The terrible thing is that most of these “monsters” are actually decent people who really do not understand the implications of what they are doing or the “faith” they are championing. They are basically good neighbors who want to do right and believe that they are doing so. Their leaders on the other hand often manipulate such people into believing that in thinking and even promoting evil, they are doing right.

Thus otherwise good people become unquestioning servants of the real monsters, religious and political leaders that distort the Christian faith and use it to bludgeon those that they hate in the political and judicial process.

The leaders of the Religious Right are a malignancy that will kill any authentic expression of the Christian faith if they have the chance. Their goal is no different than to what the leaders of the Islamic State aspire, but they wear better clothes and appear to be more socially respectable, if only because they are not yet allowed under American law to chop the heads off the people that they oppose. Knowing the history of Christians who controlled the state in past generations, I know that these people only await the chance to do this. It has happened all too often for any of us not to believe that it couldn’t happen again.
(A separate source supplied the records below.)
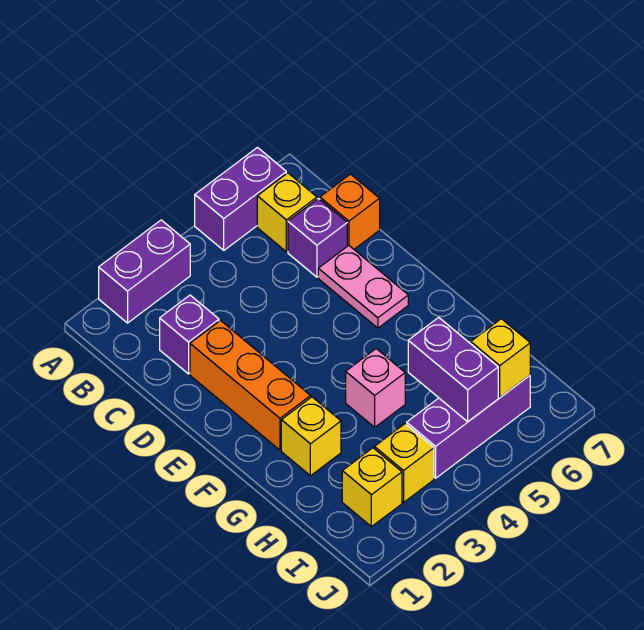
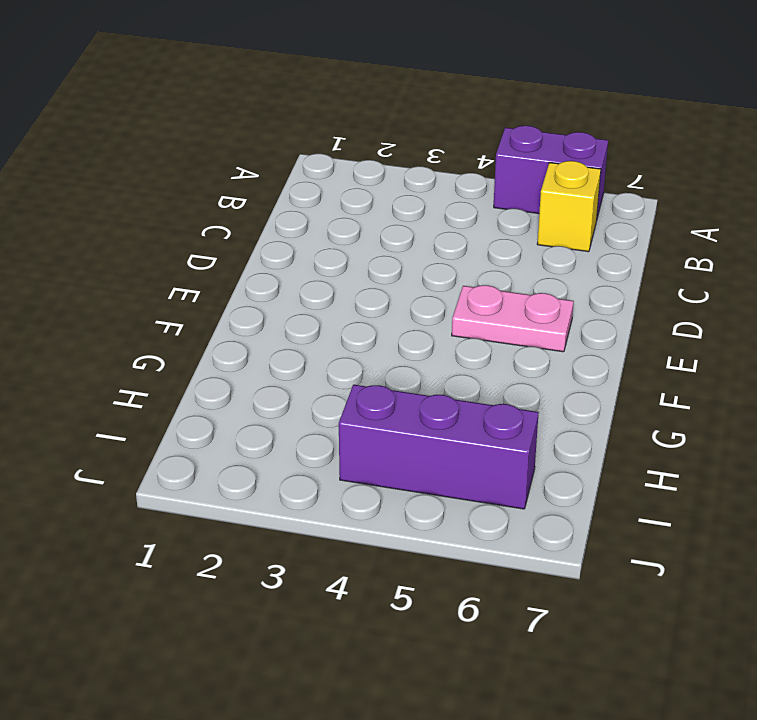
pink plate E5:E6 level 1 -> pink plate D6:E6 level 1
none -> purple brick A2:A3 level 1
none -> purple brick C2 level 1
none -> purple brick C6 level 1

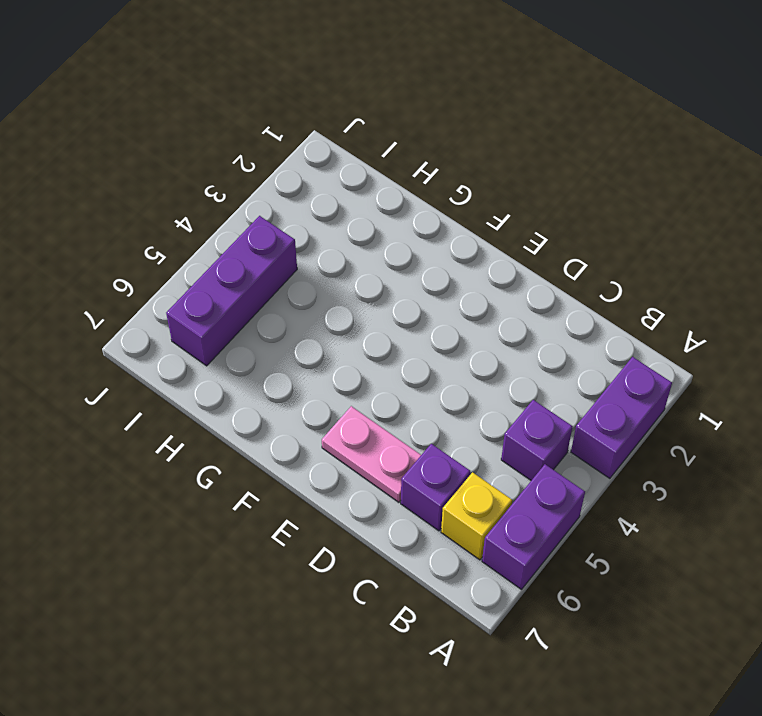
purple brick B4 level 1 -> purple brick C2 level 1
none -> orange brick C7 level 1
none -> orange brick D2:F2 level 1
none -> yellow brick G2 level 1

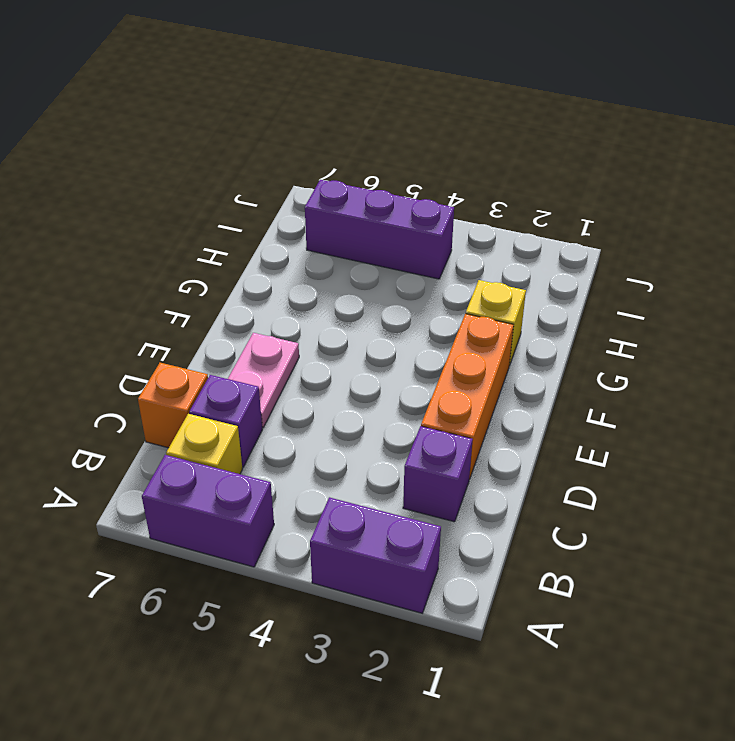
none -> pink brick G4 level 1
none -> yellow brick I2 level 1
none -> yellow brick I3 level 1

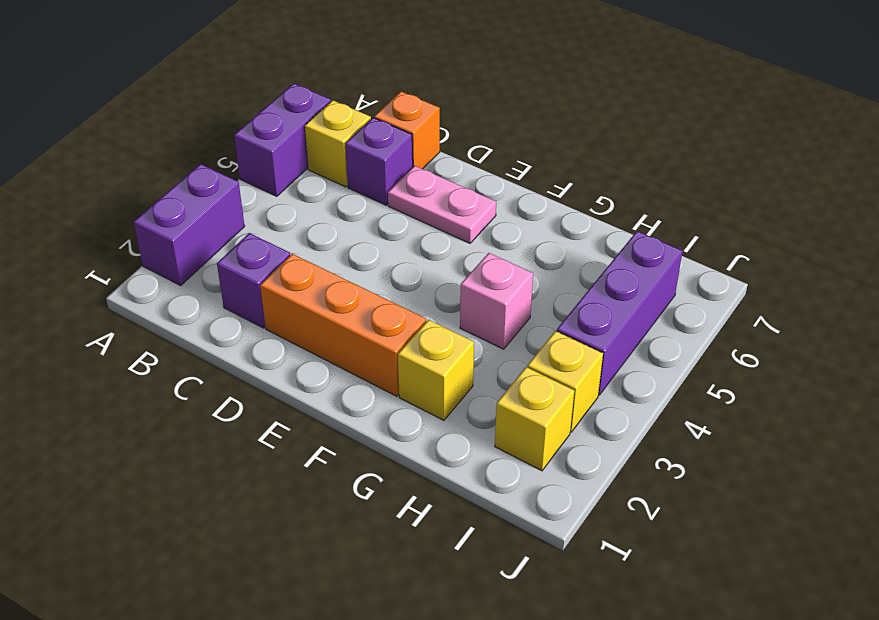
none -> purple brick H5:I5 level 2
none -> yellow brick I6 level 2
That my friends may sound harsh, but it is all too true. Hannah Arendt spoke of the banality of evil by which she meant the people who just went along with evil without really thinking about or understanding the consequences of their actions which they in their hearts believe are right because their religion or ideology says so. But all too often, the people who absorb and adopt these views, who become “the willing executioners” of the policies of those that promote them are just as guilty, and just as responsible for their actions as if they had thought of them on their own.
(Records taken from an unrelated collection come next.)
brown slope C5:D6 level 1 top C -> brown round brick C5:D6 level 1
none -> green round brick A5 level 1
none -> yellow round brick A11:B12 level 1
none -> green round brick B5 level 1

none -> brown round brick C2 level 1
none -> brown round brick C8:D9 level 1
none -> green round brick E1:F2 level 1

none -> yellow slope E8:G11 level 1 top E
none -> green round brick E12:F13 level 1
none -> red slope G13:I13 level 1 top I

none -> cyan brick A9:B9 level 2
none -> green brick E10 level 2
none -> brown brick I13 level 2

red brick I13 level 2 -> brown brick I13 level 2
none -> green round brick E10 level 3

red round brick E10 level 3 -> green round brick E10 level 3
In the movie Judgement at Nuremberg Spencer Tracy playing the presiding judge made a most interesting and provocative comment. He said:

But this trial has shown that under a national crisis, ordinary – even able and extraordinary – men can delude themselves into the commission of crimes so vast and heinous that they beggar the imagination. No one who has sat through the trial can ever forget them: men sterilized because of political belief; a mockery made of friendship and faith; the murder of children. How easily it can happen. There are those in our own country too who today speak of the “protection of country” – of ‘survival’. A decision must be made in the life of every nation at the very moment when the grasp of the enemy is at its throat. Then, it seems that the only way to survive is to use the means of the enemy, to rest survival upon what is expedient – to look the other way. Well, the answer to that is ‘survival as what’? A country isn’t a rock. It’s not an extension of one’s self. It’s what it stands for. It’s what it stands for when standing for something is the most difficult! Before the people of the world, let it now be noted that here, in our decision, this is what we stand for: justice, truth, and the value of a single human being.”

I choose to stand for Justice, truth and the value of a single human being over the doctrine of those that will use faith to depreciate, devalue and dehumanize those that they feel have departed from the truth.

With that, I go back to my beer and on the game two of the National League Championship Series where I hope that my San Francisco Giants will win.